Date:  Tue Jan 16, 2001  3:46 pm
Subject:  Re: [vocalist] 'All music is about sex' and other quotes from Barbara Bonney's lessons for amateur singers


While in some respects I think that it's unfair to comment on a few remarks
taken out of context, I think that perhaps what Ms. Bonney meant to say is
that all singing has a sexual component. Obviously, it's not all about sex,
but we are such sexual animals and that fact influences so much of how we
experience and respond to the world. I also believe that sex is so primal a
force that it energizes singing, adds a dimension of excitement to the
voice--even in music that is not, in and of itself, sexual. The comment
reminds me of advice from Maria Callas--"you must make love to the music."

Oddly, though, I do not consider Ms. Bonney's singing (at least in art song
literature) to be very highly sexual. I've only heard her live once, at
Carnegie Hall when she sang Schumann's Frauenliebe und leben, Barber's Hermit
Songs and some Britten and some Scandanavian songs, with Schumann's Mondnacht
(a favorite of mine) and Morgen by Strauss as encores.

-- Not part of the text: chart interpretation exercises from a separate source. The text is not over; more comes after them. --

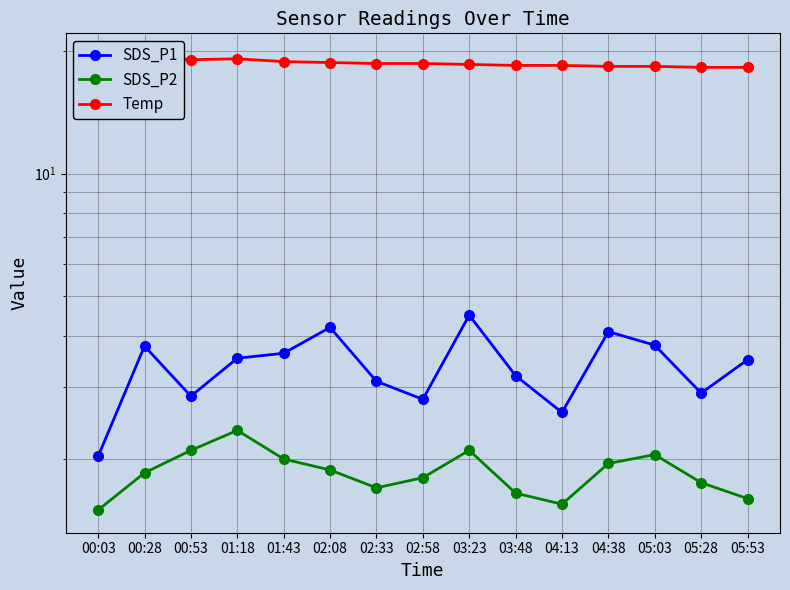

True or false: Temp and SDS_P2 cross at least once.

False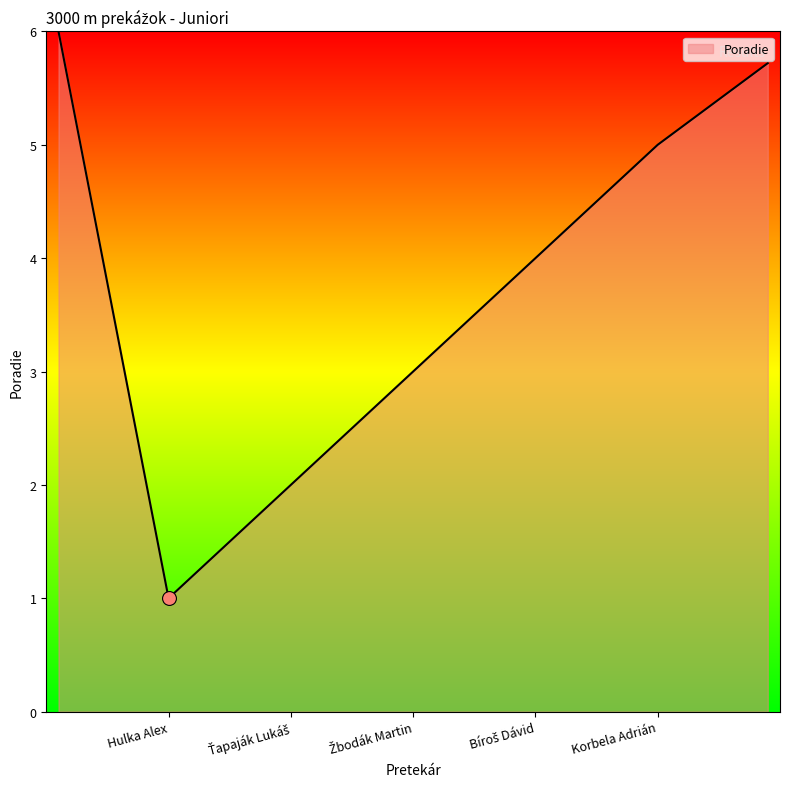

What is the ratio of the value at Hulka Alex to the value at Žbodák Martin?

0.3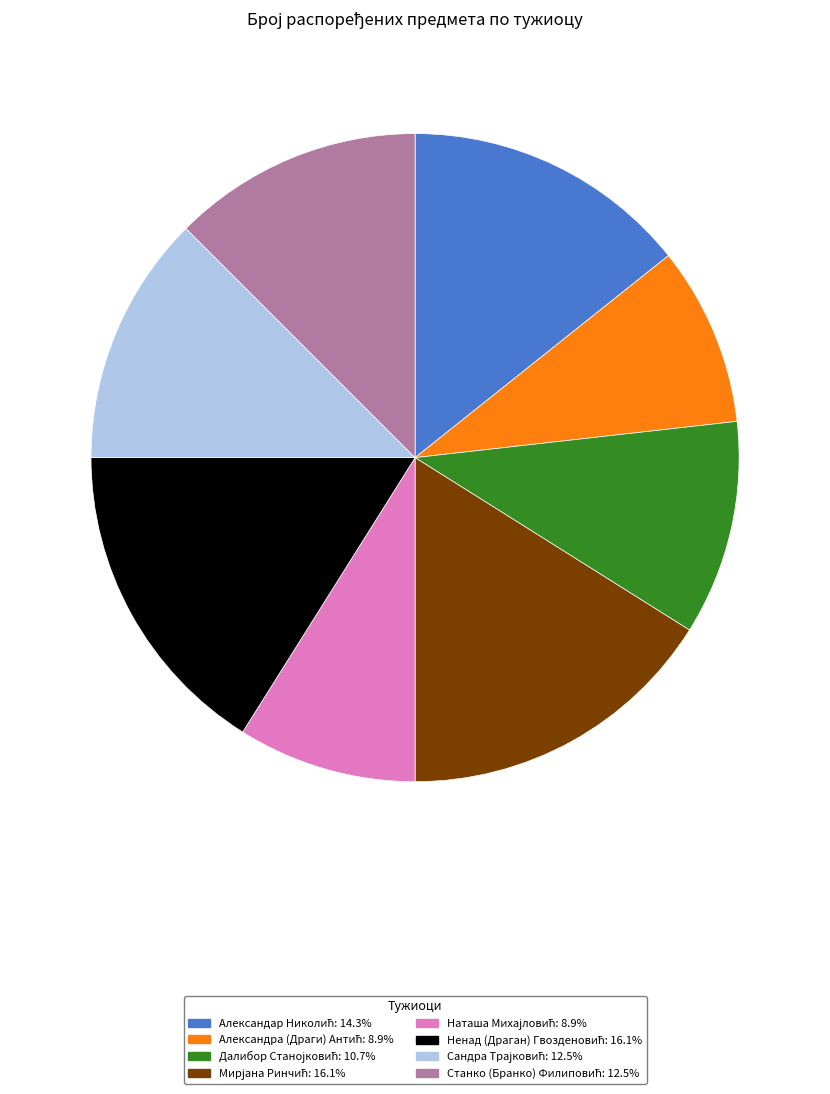

Does any single category account for the majority?

No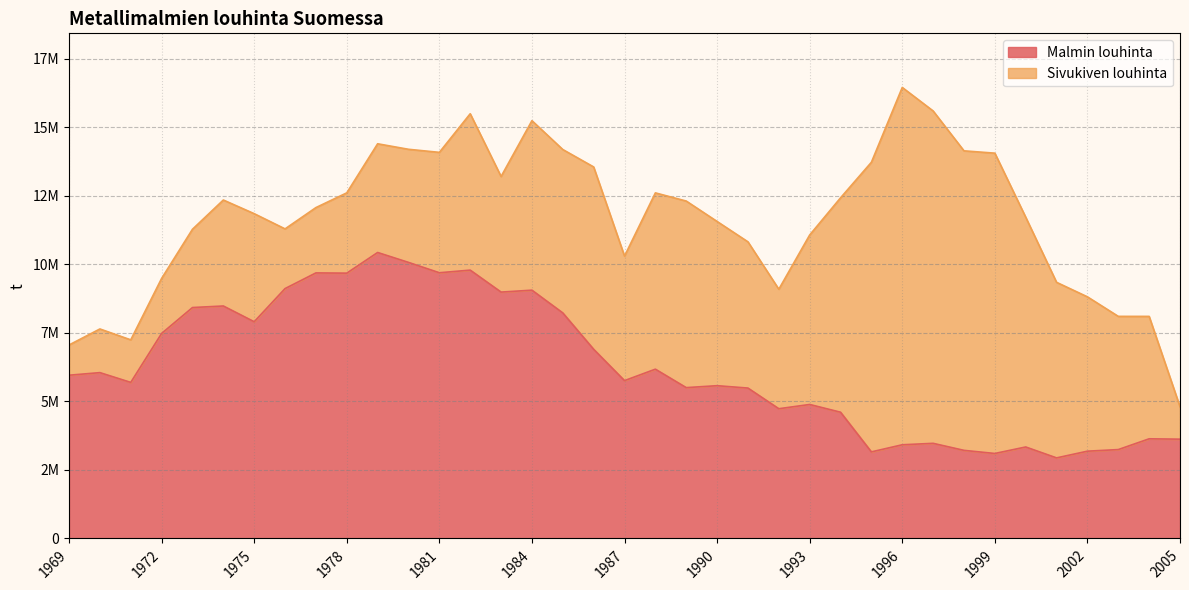

Rank the categories by value from lowest to highest.

2001, 1999, 1995, 2002, 1998, 2003, 2000, 1996, 1997, 2005, 2004, 1994, 1992, 1993, 1991, 1989, 1990, 1971, 1987, 1969, 1970, 1988, 1986, 1972, 1975, 1985, 1973, 1974, 1983, 1984, 1976, 1978, 1977, 1981, 1982, 1980, 1979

To my ears, her voice fully blossomed only in the Scandanavian songs, when it
took on a wonderful full and vibrant golden qualilty that was quite stunning.
The rest of the singing (particularly the German) I found to be oddly
constricted and what may have been intended as virginal seemed downright
sexless. There were also strange tempo choices (An meinem herzen was taken at
a frenetic gallop that would have made any infant spit up immediately). She
may be very different in operatic repertoire. I heard her Nannetta on the
radio and thought it was lovely. But I've not heard much from this singer
that I would consider highly charged sexually. Just my opinion!